Ich hatte dieses Zimmer, das im Unterhause lag, nur einmal erst betreten. Statt wie bei seinem Vater sel. Bücher und Karten, war hier vielerlei Gewaffen, Handröhre und Arkebusen, auch allerart Jagdgeräthe an den Wänden angebracht; sonst war es ohne Zier und zeigete an ihm selber, daß niemand auf die Dauer und mit seinen ganzen Sinnen hier verweile.

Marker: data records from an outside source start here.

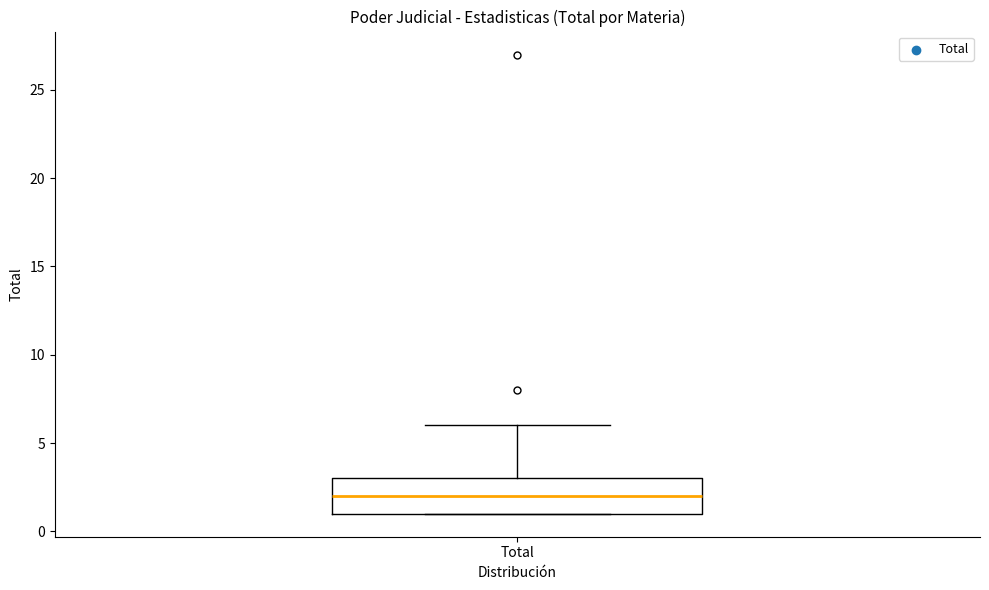

Read this box plot against the y-axis: the position of the median line, the range covered by the box, and the ends of both whiskers. The values are not printed on the chart, so give them approximately, as read against the axis.

median 2, box 1 to 3, whiskers 1 to 6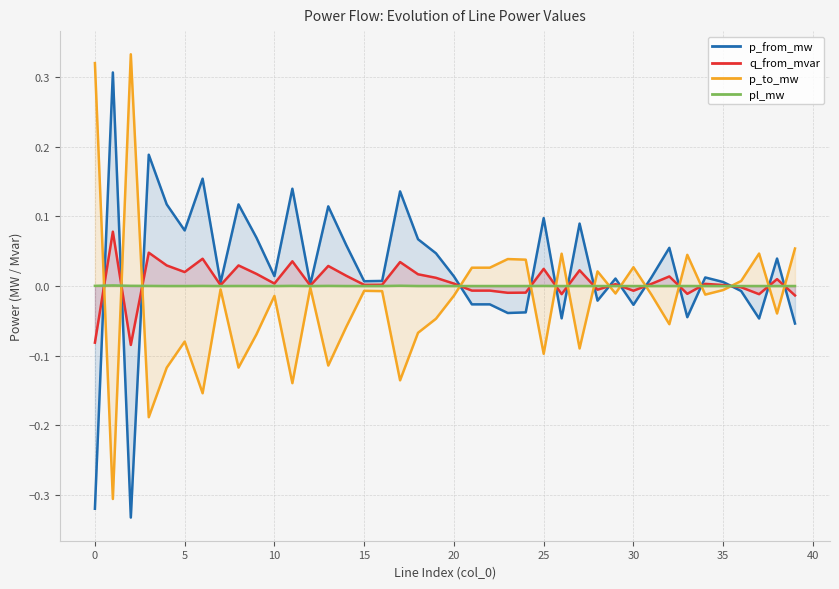

What are all the series names shown in the legend?

p_from_mw, q_from_mvar, p_to_mw, pl_mw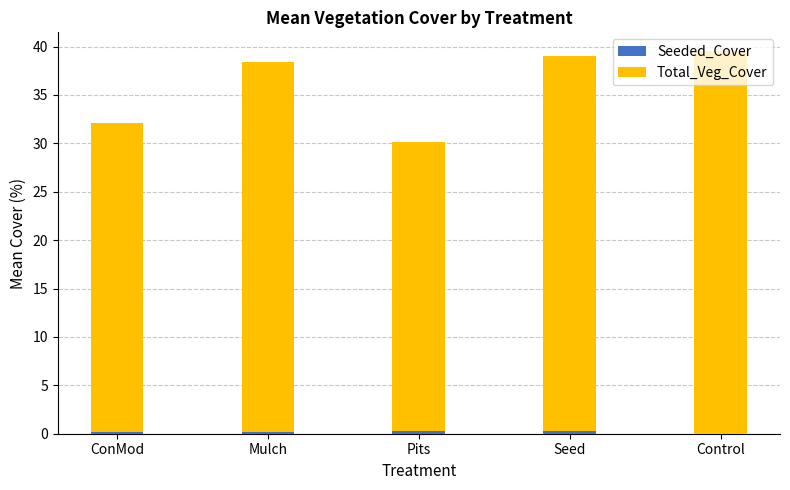

Are the bars grouped side by side (vs. stacked)?

No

Fast wär ich an der Schwelle noch zurückgewichen, da ich auf des Junkers „Herein“ die Thür geöffnet; denn als er sich vom Fenster zu mir wandte, sah ich eine Reiterpistole in seiner Hand, an deren Radschloß er hantirete. Er schauete mich an, als ob ich von den Tollen käme. „So?“ sagte er gedehnet; „wahrhaftig, Sieur Johannes, wenn’s nicht schon sein Gespenste ist!“

„Ihr dachtet, Junker Wulf“, entgegnet ich, indem ich näher zu ihm trat, „es möcht der Straßen noch andre für mich geben, als die in Euere Kammer fahren!“

—„So dachte ich, Sieur Johannes! Wie Ihr gut rathen könnt! Doch immerhin, Ihr kommt mir eben recht; ich hab Euch suchen lassen!“

In seiner Stimme bebte was, das wie ein lauernd Raubthier auf dem Sprunge lag, so daß die Hand mir unversehens nach dem Degen fuhr. Jedennoch sprach ich: „Hörer mich und gönnet mir ein ruhig Wort, Herr Junker!“

Er aber unterbrach meine Rede: „Du wirst gewogen sein, mich erstlich auszuhören! Sieur Johannes“—und seine Worte, die erst langsam waren, wurden allmählich gleichwie ein Gebrüll—, „vor ein paar Stunden, da ich mit schwerem Kopf erwachte, da fiel’s mir bei und reuete mich gleich einem Narren, daß ich im Rausch die wilden Hunde dir auf die Fersen gesetzet hatte;—seit aber Bas’ Ursel mir den Fetzen vorgehalten, den sie dir aus deinem Federbalg gerissen,— beim Höllenelement! mich reut’s nur noch, daß mir die Bestien solch Stück Arbeit nachgelassen!“

Noch einmal suchte ich zu Worte zu kommen; und da der Junker schwieg, so dachte ich, daß er auch hören würde. „Junker Wulf“, sagte ich, „es ist schon wahr, ich bin kein Edelmann; aber ich bin kein geringer Mann in meiner Kunst und hoffe, es auch wohl noch einmal den Größeren gleichzuthun; so bitte ich Euch geziementlich, gebet Euere Schwester Katharina mir zum Ehgemahl—“

Da stockte mir das Wort im Munde. Aus seinem bleichen Antlitz starrten mich die Augen des alten Bildes an; ein gellend Lachen schlug mir in das Ohr, ein Schuß—dann brach ich zusammen und hörete nur noch, wie mir der Degen, den ich ohn Gedanken fast gezogen hatte, klirrend aus der Hand zu Boden fiel.

Es war manche Woche danach, daß ich in dem schon bleicheren Sonnenschein auf einem Bänkchen vor dem letzten Haus des Dorfes saß, mit matten Blicken nach dem Wald hinüberschauend, an dessen jenseitigem Rande das Herrenhaus belegen war. Meine thörichten Augen suchten stets aufs Neue den Punkt, wo, wie ich mir vorstellete, Katharinens Kämmerlein von drüben auf die schon herbstlich gelben Wipfel schaue; denn von ihr selber hatte ich keine Kunde.

Man hatte mich mit meiner Wunde in dies Haus gebracht, das von des Junkers Waldhüter bewohnt wurde; und außer diesem Mann und seinem Weibe und einem mir unbekannten Chirurgus war während meines langen Lagers niemand zu mir gekommen.—Von wannen ich den Schuß in meine Brust erhalten, darüber hat mich niemand befragt, und ich habe niemandem Kunde gegeben; des Herzogs Gerichte gegen Herrn Gerhardus’ Sohn und Katharinens Bruder anzurufen, konnte nimmer mir zu Sinnen kommen. Er mochte sich dessen auch wohl getrösten; noch glaubhafter jedoch, daß er allen diesen Dingen trotzete.